Quando è un altro ciò che si desidera ardentemente, e non il proprio, di uomo, quando lo si vorrebbe vicino, ad ogni ora e in ogni momento, costantemente, per esultare con lui delle vittorie e dispiacersi delle sconfitte, per poter ridere benevolmente della gente buffa e degli errori commessi, per potersi confrontare, litigare, amare, imparando a memoria i difetti reciproci, sorreggendosi a vicenda dopo una caduta, disinfettandosi le ferite e curando le piaghe e le ustioni dell’anima…  quando è questo, ciò che si vuole, allora è inutile mentire: non va più tutto bene.

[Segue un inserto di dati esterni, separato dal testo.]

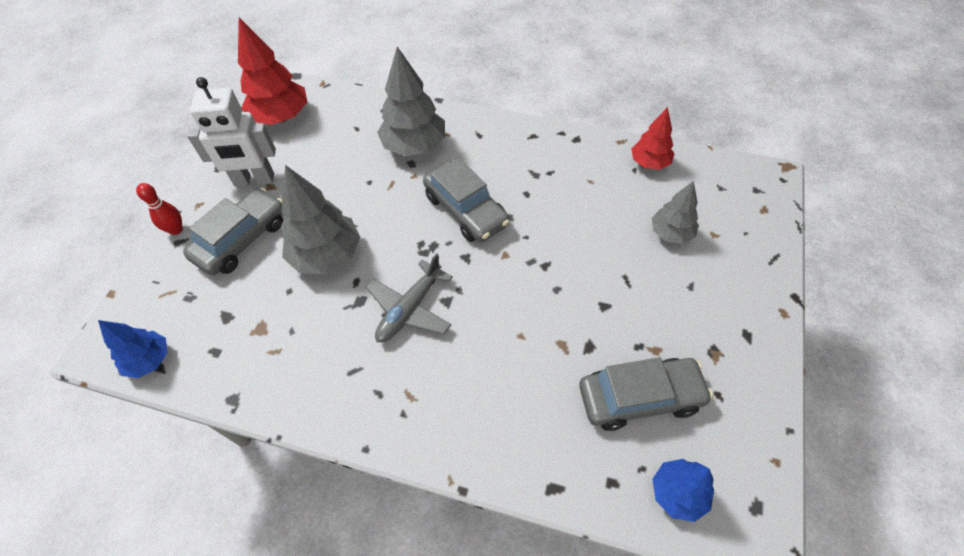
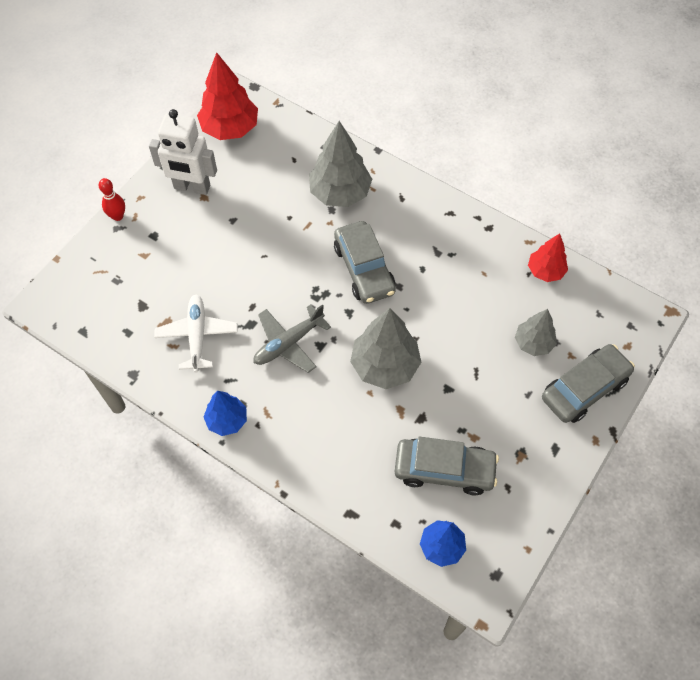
camera: 15 degrees right, 5 degrees up
blue tree [98,320,168,378] -> blue tree moved to [204,391,247,436]
grey car [183,188,283,276] -> grey car moved to [542,344,635,423]
grey tree [281,165,361,274] -> grey tree moved to [350,308,421,389]
none -> white plane [154,295,238,372]

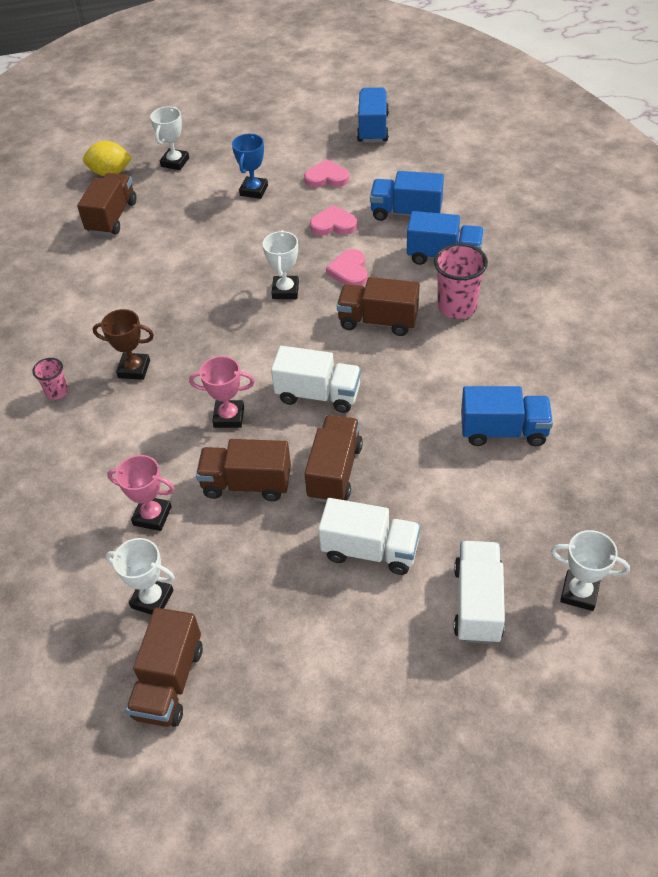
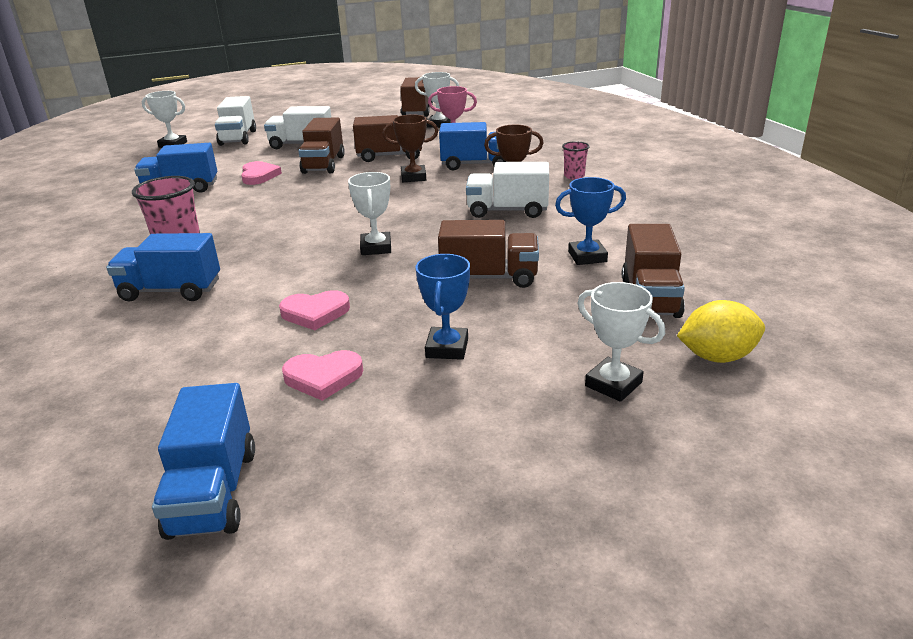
camera: 170 degrees right, 20 degrees down
white trophy [150,107,189,170] -> white trophy turned 60 degrees counterclockwise [578,282,665,402]
pink trophy [189,356,255,428] -> brown trophy [383,114,438,182]
white truck [271,346,361,413] -> white truck moved to [466,162,549,218]
pink heart [326,249,367,286] -> pink heart moved to [241,161,282,185]
brown truck [337,277,419,336] -> brown truck moved to [438,220,539,288]
blue truck [370,171,444,221] -> blue truck moved to [439,122,506,170]
none -> blue trophy [555,177,626,265]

Riza viene accolta da una folata di vento, fresca, rigenerante. Si ferma, i tacchi smettono di far rumore e si arrestano sull’asfalto. Mustang e Frerich sono ancora su lati opposti del cortile, a parlare.  
Lei posa gli occhi sull’uomo dai capelli scuri e lo osserva, finché non la nota ed i loro sguardi si intrecciano, si aggrovigliano, si uniscono. Sorride. Lui ricambia. Ed è tutto lì: la perfezione, in quell’unico istante.
Riza si volta verso Frerich e riprende a camminare nella sua direzione.

La consapevolezza che ci sarà, presto o tardi, un’altra mattina come quella, c’è, e si cerca di tenerla viva per non dimenticare cos’è che si prova quando una persona ti brucia dentro, letteralmente. Non si ha la possibilità di cacciarla, sfrattarla dal proprio interno, e quindi si tace, e si ignora. E’ così che funziona. E’ questo che si deve fare.
Però, alle volte, anche nel caldo inferno, basta un sorriso per stare davvero bene, se è il suo, di sorriso.

Ora sì, può farcela.


All I know is
I love you too much to walk away though.